Try it: The lines below, from the first through the one containing "использовать сайт, Вы выражаете своё", are to be given again exactly, with pictures left out and nothing added.

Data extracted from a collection
****************************************
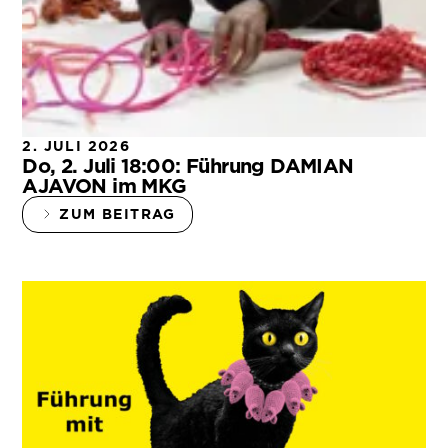
2. JULI 2026
Do, 2. Juli 18:00: Führung DAMIAN
AJAVON im MKG
ZUM BEITRAG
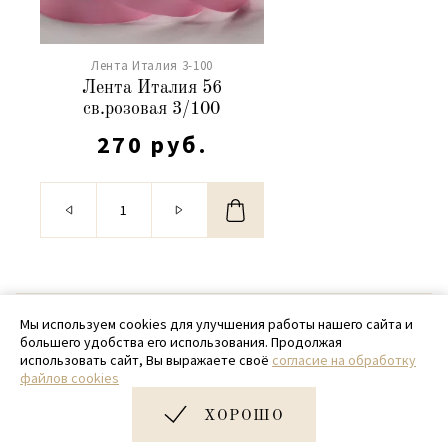
Лента Италия 3-100
Лента Италия 56
св.розовая 3/100
270 руб.
© 2020 - 2026 SamPack
Мы используем cookies для улучшения работы нашего сайта и
большего удобства его использования. Продолжая
+ 7 (918) 699-97-87
использовать сайт, Вы выражаете своё
согласие на обработку
файлов cookies
zakaz@sampack.store
ХОРОШО
Дизайн и разработка сайта
Very Good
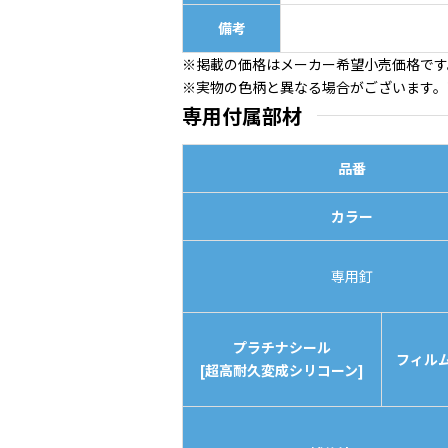
備考
※掲載の価格はメーカー希望小売価格です
※実物の色柄と異なる場合がございます。
専用付属部材
品番
カラー
専用釘
プラチナシール
フィル
[超高耐久変成シリコーン]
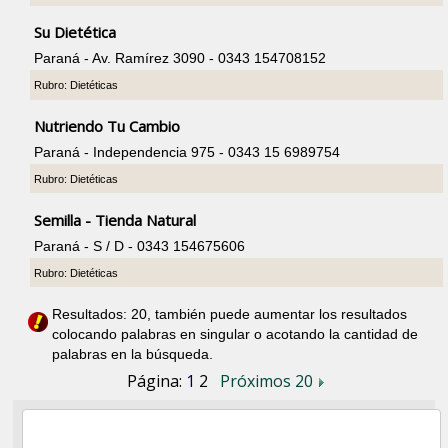
Su Dietética
Paraná - Av. Ramírez 3090 - 0343 154708152
Rubro: Dietéticas
Nutriendo Tu Cambio
Paraná - Independencia 975 - 0343 15 6989754
Rubro: Dietéticas
Semilla - Tienda Natural
Paraná - S / D - 0343 154675606
Rubro: Dietéticas
Resultados: 20, también puede aumentar los resultados
colocando palabras en singular o acotando la cantidad de
palabras en la búsqueda.
Página:
1
2
Próximos 20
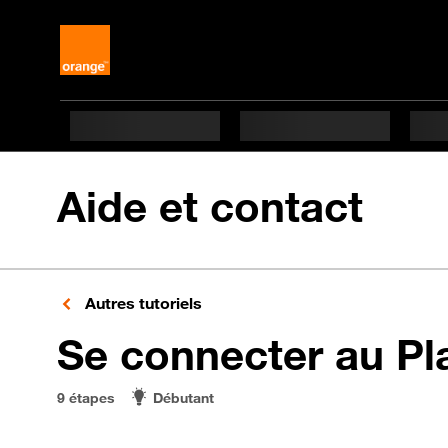
Aide et contact
Autres tutoriels
Se connecter au Pl
9 étapes
Débutant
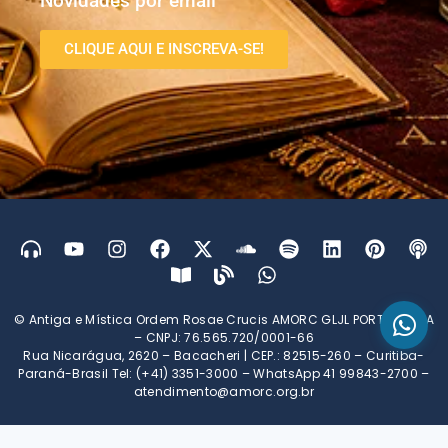
Novidades por email
CLIQUE AQUI E INSCREVA-SE!
© Antiga e Mística Ordem Rosae Crucis AMORC GLJL PORTUGUESA
– CNPJ: 76.565.720/0001-66
Rua Nicarágua, 2620 – Bacacheri | CEP.: 82515-260 – Curitiba-
Paraná-Brasil Tel: (+41) 3351-3000 – WhatsApp 41 99843-2700 –
atendimento@amorc.org.br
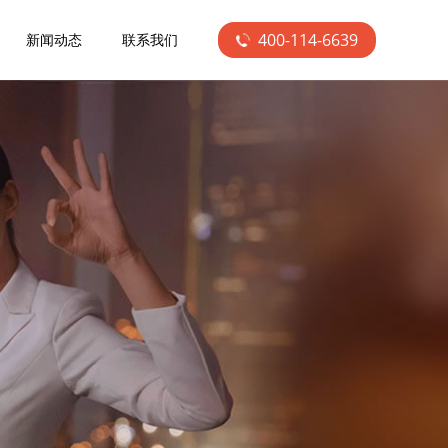
400-114-6639
新闻动态
联系我们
****************************************
Solution for this exercise:
2. JULI 2026
Do, 2. Juli 18:00: Führung DAMIAN
AJAVON im MKG
ZUM BEITRAG
Лента Италия 3-100
Лента Италия 56
св.розовая 3/100
270 руб.
© 2020 - 2026 SamPack
Мы используем cookies для улучшения работы нашего сайта и
большего удобства его использования. Продолжая
+ 7 (918) 699-97-87
использовать сайт, Вы выражаете своё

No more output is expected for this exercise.